It's hard to tell what the best representation is if you don't know what the operations that you are going to perform are. If all you are going to do is I/O of bitstrings, then [Bool] could be great. If you need to do bitwise boolean ops then Integer is a wise choice. -- Lennart On Sep 14, 2006, at 21:35 , Thomas Conway wrote:
Hi all,
I'm doing some work with ASN.1, and I'm thinking about how to represent the type "BIT STRING".
The obvious, and inefficient representation would be
type BitString = [Bool]
A reasonable sparse representation might be
type BitString = [Integer] where the integers represent the positions of the non-zero bits, but other implementations (e.g. C & C++ based ones) mostly seem to use dense representations, and there are certain predictability advantages to be had by following existing implementations in this regard.

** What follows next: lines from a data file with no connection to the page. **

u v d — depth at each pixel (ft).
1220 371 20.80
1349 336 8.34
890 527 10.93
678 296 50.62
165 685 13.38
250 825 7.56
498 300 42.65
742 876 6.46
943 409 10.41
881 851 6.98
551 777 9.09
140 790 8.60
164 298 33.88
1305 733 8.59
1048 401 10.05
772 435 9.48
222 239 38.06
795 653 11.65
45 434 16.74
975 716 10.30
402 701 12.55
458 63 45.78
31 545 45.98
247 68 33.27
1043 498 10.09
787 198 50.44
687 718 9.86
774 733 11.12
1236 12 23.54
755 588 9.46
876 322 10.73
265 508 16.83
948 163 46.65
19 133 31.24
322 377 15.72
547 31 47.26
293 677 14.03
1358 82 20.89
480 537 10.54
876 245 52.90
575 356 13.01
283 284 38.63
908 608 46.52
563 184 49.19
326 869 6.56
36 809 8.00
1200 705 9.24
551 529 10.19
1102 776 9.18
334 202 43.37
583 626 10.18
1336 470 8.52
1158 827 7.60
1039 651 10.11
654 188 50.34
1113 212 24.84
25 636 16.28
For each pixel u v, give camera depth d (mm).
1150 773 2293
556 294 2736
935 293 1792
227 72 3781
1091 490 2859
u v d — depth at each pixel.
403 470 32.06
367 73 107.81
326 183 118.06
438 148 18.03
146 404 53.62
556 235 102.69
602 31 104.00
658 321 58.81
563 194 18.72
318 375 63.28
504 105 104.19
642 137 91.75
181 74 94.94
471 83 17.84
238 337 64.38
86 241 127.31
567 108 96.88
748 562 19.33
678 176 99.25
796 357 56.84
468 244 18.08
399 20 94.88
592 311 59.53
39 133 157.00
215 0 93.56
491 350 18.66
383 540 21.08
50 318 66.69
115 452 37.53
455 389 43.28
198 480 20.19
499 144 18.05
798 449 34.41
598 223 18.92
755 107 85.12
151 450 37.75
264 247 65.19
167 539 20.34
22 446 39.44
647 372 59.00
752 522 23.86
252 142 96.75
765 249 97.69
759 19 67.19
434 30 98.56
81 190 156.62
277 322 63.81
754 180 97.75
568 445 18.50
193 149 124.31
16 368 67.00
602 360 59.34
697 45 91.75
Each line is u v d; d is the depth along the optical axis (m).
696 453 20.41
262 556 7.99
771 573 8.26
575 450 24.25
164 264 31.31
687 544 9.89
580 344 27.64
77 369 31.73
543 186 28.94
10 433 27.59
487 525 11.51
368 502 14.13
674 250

But given that a value of type BIT STRING is allowed to have leading 0 bits, which have no semantic effect, another representation would be
type BitString = [Word64] (I'm a modern type, and believe in 64bit computing ;-), but you could use Word32 if you liked).
However, after a few moments' consideration, I realized, that if I was going to use a representation like that, I could probably use
type BitString = Integer which already has [I assume] a carefully optimized implementation. Also, it ends up being significantly more strict than a list representation, which is probably a good thing in most situations.
My question for all present is: Have I missed either a problem with using Integer, or have I overlooked a better representation?